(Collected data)
Start of Block

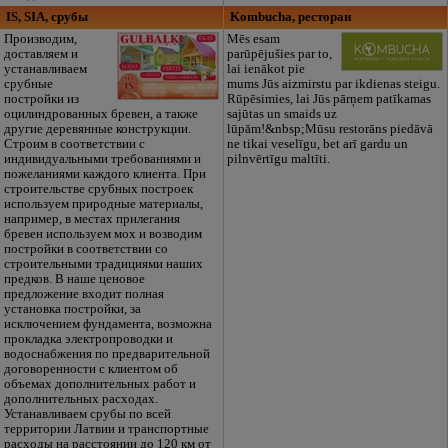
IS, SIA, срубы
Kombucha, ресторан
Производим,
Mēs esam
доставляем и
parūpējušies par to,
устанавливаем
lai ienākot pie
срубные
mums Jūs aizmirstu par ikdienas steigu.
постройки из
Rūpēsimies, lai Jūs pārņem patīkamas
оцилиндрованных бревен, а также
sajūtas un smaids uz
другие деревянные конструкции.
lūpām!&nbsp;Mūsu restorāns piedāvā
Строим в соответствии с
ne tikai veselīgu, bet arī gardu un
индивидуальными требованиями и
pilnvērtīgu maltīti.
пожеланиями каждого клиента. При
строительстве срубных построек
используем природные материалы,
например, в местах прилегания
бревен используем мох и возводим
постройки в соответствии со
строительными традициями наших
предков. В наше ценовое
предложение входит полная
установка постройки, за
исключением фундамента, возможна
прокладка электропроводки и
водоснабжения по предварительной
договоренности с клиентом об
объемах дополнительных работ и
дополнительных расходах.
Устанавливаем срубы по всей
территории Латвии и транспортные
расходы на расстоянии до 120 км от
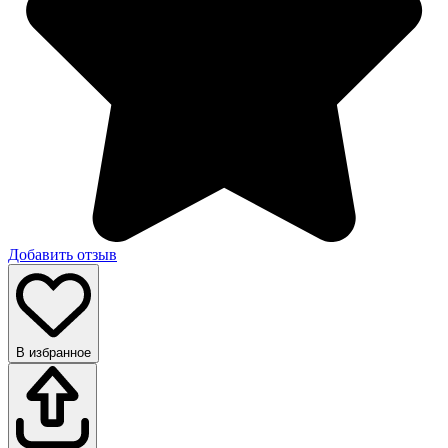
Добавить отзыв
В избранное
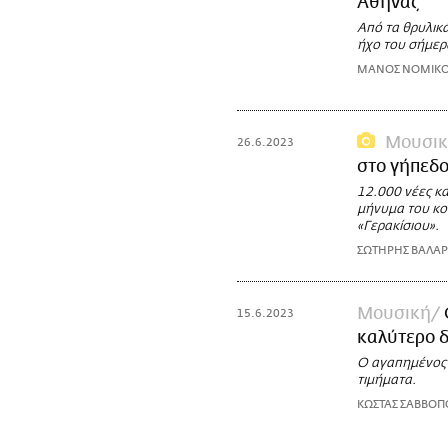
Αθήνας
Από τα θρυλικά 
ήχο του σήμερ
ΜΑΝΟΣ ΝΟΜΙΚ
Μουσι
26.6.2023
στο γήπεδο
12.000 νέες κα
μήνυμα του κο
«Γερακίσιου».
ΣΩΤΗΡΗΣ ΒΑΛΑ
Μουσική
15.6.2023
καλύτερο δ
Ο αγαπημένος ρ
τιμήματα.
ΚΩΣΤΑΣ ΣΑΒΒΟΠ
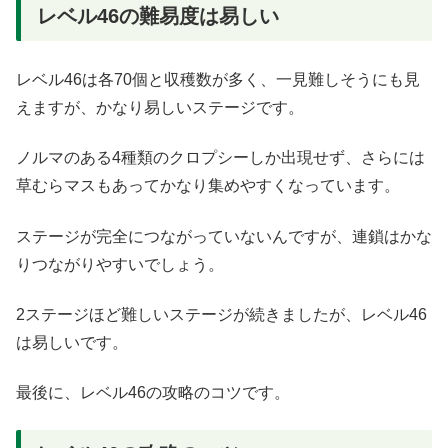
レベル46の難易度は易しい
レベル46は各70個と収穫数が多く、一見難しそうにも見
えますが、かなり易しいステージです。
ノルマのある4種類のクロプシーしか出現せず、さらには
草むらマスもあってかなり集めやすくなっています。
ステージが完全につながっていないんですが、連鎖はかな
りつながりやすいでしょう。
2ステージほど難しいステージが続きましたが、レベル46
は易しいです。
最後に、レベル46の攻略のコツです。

End of Block
Start of Block

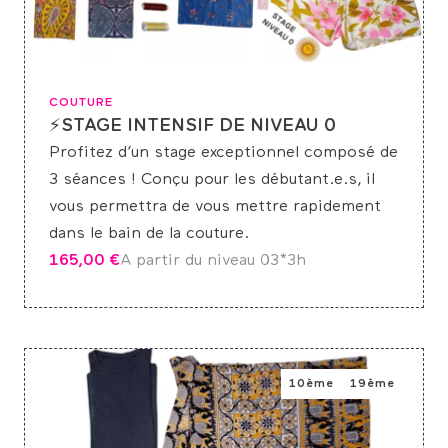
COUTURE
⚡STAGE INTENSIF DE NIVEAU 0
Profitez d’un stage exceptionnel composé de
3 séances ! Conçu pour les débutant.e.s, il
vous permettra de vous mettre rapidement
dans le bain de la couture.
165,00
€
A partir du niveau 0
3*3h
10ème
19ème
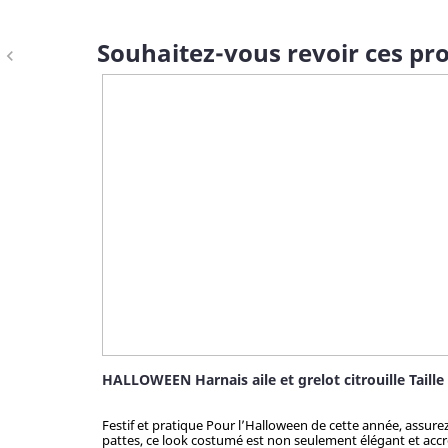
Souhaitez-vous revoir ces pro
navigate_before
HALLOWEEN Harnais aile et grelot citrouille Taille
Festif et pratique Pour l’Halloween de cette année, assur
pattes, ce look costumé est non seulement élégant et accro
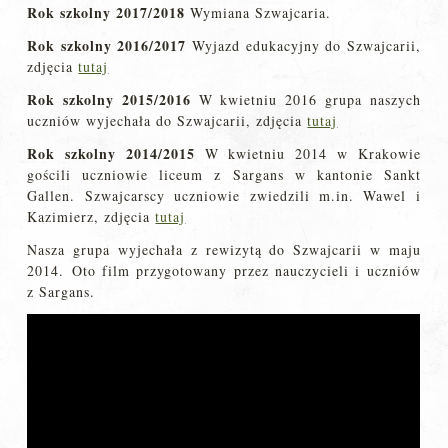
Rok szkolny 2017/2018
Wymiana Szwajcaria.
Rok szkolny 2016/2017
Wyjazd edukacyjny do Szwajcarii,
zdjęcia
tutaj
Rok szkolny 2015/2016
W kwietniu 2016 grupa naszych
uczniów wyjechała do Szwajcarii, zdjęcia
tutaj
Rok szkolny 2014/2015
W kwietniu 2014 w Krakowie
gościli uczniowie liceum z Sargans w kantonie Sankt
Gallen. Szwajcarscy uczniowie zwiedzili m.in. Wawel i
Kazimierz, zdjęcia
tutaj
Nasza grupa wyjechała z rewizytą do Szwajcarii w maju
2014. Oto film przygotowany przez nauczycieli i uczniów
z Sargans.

End of Block

JOB ITEM
Extract the part of the records that opens with the line containing "В избранное" and closes with the line containing "りつながりやすいでしょう。". Take only those lines, exactly, and no pictures.

SOLUTION
В избранное
Αθήνας
Από τα θρυλικά 
ήχο του σήμερ
ΜΑΝΟΣ ΝΟΜΙΚ
Μουσι
26.6.2023
στο γήπεδο
12.000 νέες κα
μήνυμα του κο
«Γερακίσιου».
ΣΩΤΗΡΗΣ ΒΑΛΑ
Μουσική
15.6.2023
καλύτερο δ
Ο αγαπημένος ρ
τιμήματα.
ΚΩΣΤΑΣ ΣΑΒΒΟΠ
レベル46の難易度は易しい
レベル46は各70個と収穫数が多く、一見難しそうにも見
えますが、かなり易しいステージです。
ノルマのある4種類のクロプシーしか出現せず、さらには
草むらマスもあってかなり集めやすくなっています。
ステージが完全につながっていないんですが、連鎖はかな
りつながりやすいでしょう。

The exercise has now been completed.